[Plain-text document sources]
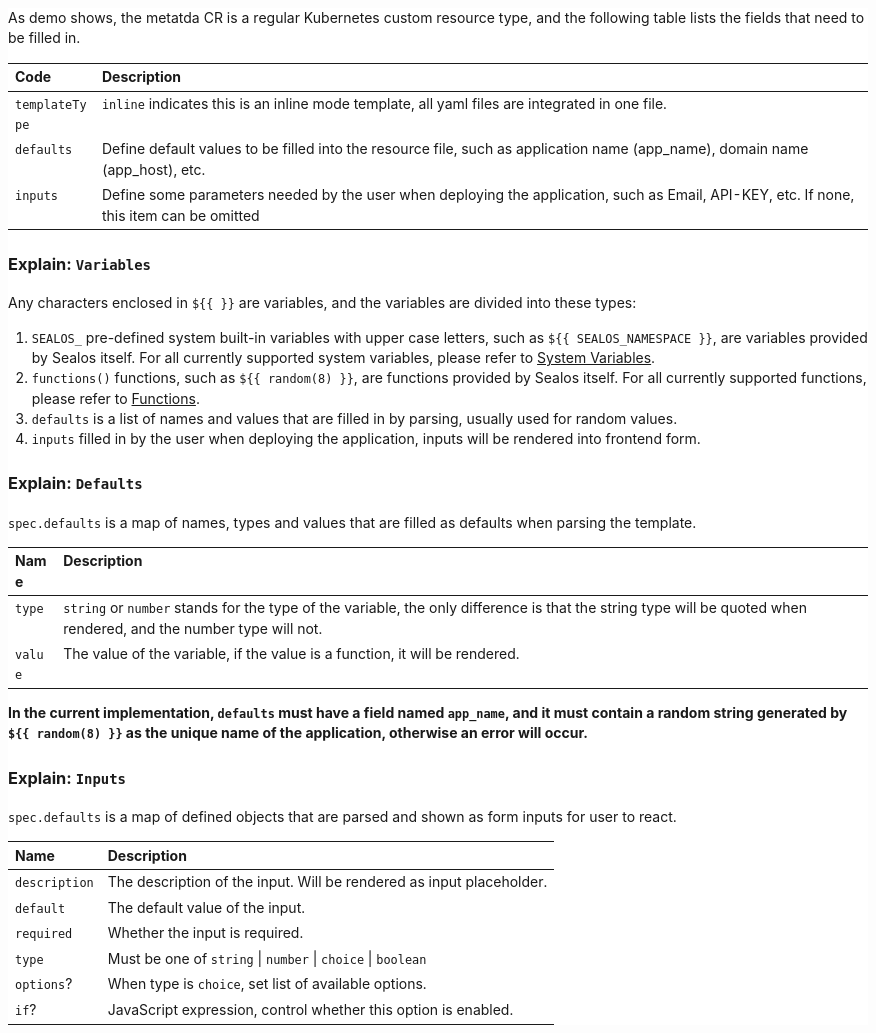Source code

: As demo shows, the metatda CR is a regular Kubernetes custom resource type, and the following table lists the fields that need to be filled in.

| Code            | Description                                                  |
| :---------------| :----------------------------------------------------------- |
| `templateType` | `inline` indicates this is an inline mode template, all yaml files are integrated in one file. |
| `defaults`      | Define default values to be filled into the resource file, such as application name (app_name), domain name (app_host), etc. |
| `inputs`        | Define some parameters needed by the user when deploying the application, such as Email, API-KEY, etc. If none, this item can be omitted |

### Explain: `Variables`

Any characters enclosed in `${{ }}` are variables, and the variables are divided into these types:

1. `SEALOS_` pre-defined system built-in variables with upper case letters, such as `${{ SEALOS_NAMESPACE }}`, are variables provided by Sealos itself. For all currently supported system variables, please refer to [System Variables](#built-in-system-variables-and-functions).
2. `functions()` functions, such as `${{ random(8) }}`, are functions provided by Sealos itself. For all currently supported functions, please refer to [Functions](#built-in-system-variables-and-functions).
3. `defaults` is a list of names and values that are filled in by parsing, usually used for random values.
4. `inputs` filled in by the user when deploying the application, inputs will be rendered into frontend form.

### Explain: `Defaults`

`spec.defaults` is a map of names, types and values that are filled as defaults when parsing the template.

| Name    | Description |
| :-------| :---------- |
| `type`  | `string` or `number` stands for the type of the variable, the only difference is that the string type will be quoted when rendered, and the number type will not. |
| `value` | The value of the variable, if the value is a function, it will be rendered. |

**In the current implementation, `defaults` must have a field named `app_name`, and it must contain a random string generated by `${{ random(8) }}` as the unique name of the application, otherwise an error will occur.**

### Explain: `Inputs`

`spec.defaults` is a map of defined objects that are parsed and shown as form inputs for user to react.

| Name    | Description |
| :-------| :---------- |
| `description` | The description of the input. Will be rendered as input placeholder. |
| `default`     | The default value of the input. |
| `required`    | Whether the input is required. |
| `type`        | Must be one of `string` \| `number` \| `choice` \| `boolean` |
| `options`?    | When type is `choice`, set list of available options. |
| `if`?    | JavaScript expression, control whether this option is enabled. |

* _PROMPT_
Pull together all lines from the data that mention the word "deploying".

* _RESPONSE AREA_
| `inputs`        | Define some parameters needed by the user when deploying the application, such as Email, API-KEY, etc. If none, this item can be omitted |
4. `inputs` filled in by the user when deploying the application, inputs will be rendered into frontend form.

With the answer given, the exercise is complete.